Gonzalez-Heydrich J
Department of Psychiatry, Children's Hospital, Boston, MA 02215.
Med Hypotheses. 1993 Aug;41(2):123-30. doi: 10.1016/0306-9877(93)90057-w.
A neural network approach to modeling the development of personality traits through social learning is presented. From the more general model the special case of a network mapping four situation dimensions (input neurons) into seven dimensional personality traits (output neurons) is described. This network is allowed to learn with input/output sets representing conditions suspected of leading to a borderline personality disorder. The network's ability to learn these pattern pairs is demonstrated. The trained network is then presented with new input (situational) patterns and is shown to respond to these new situations with output patterns consistent with a borderline personality disorder.
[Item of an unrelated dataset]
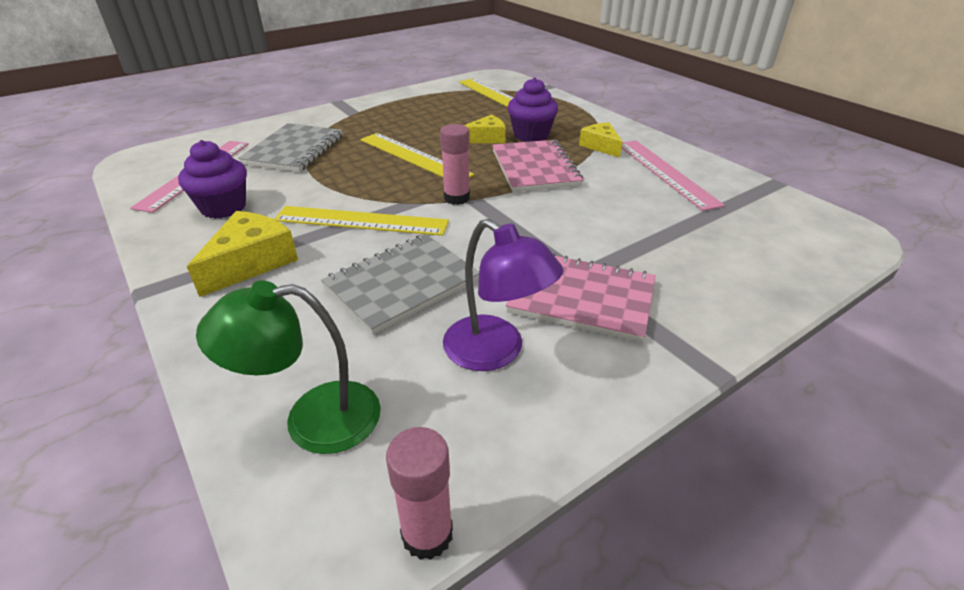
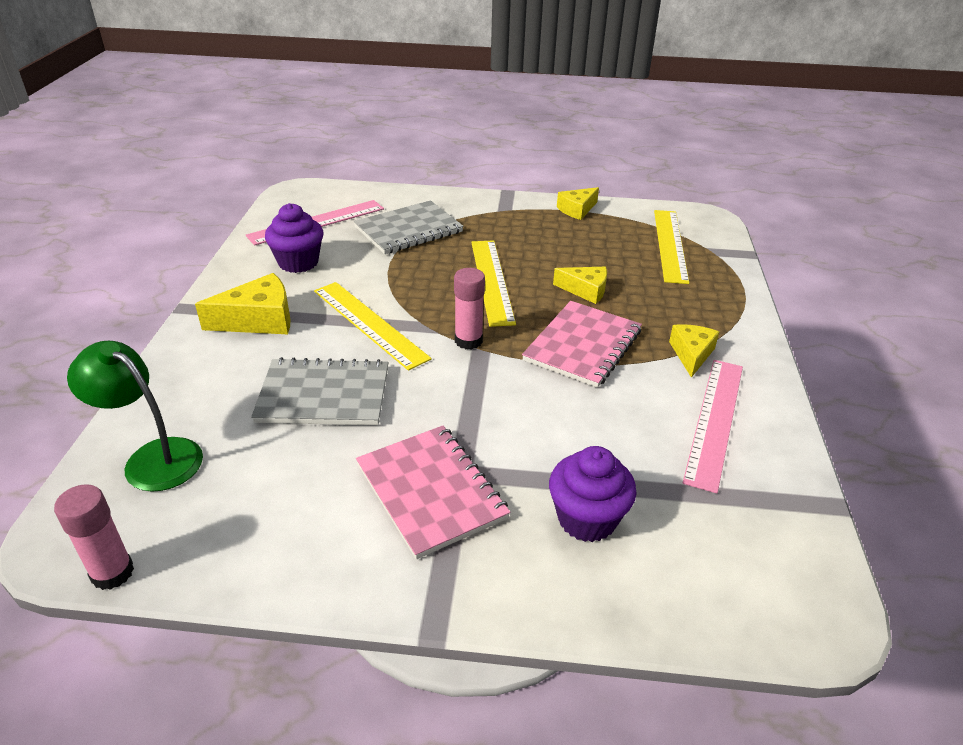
camera: 40 degrees right, 0 degrees up
(407, 97) = (577, 210): none -> yellow cheese
(496, 352) = (307, 490): purple lamp -> none
(531, 135) = (635, 307): purple cupcake -> purple cupcake (587, 519)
The neural network model is thus shown to have important advantages over other personality models in that it can predict what situations will produce shifts in personality traits, for example from active to passive. This model provides a quantitative and reproducible framework within which to discover and test theories of personality development. It is hoped that it will extend our ability to predict human behavior.
提出了一种通过社会学习对人格特质发展进行建模的神经网络方法。从更通用的模型中描述了一个将四个情境维度(输入神经元)映射到七个维度的人格特质(输出神经元)的网络的特殊情况。该网络被允许使用代表疑似导致边缘性人格障碍的条件的输入/输出集进行学习。展示了该网络学习这些模式对的能力。然后向训练好的网络呈现新的输入(情境)模式,并显示其对这些新情况的响应输出模式与边缘性人格障碍一致。因此,神经网络模型相对于其他人格模型具有重要优势,因为它可以预测哪些情况会导致人格特质的转变,例如从积极变为消极。该模型提供了一个定量且可重复的框架,用于发现和测试人格发展理论。希望它能扩展我们预测人类行为的能力。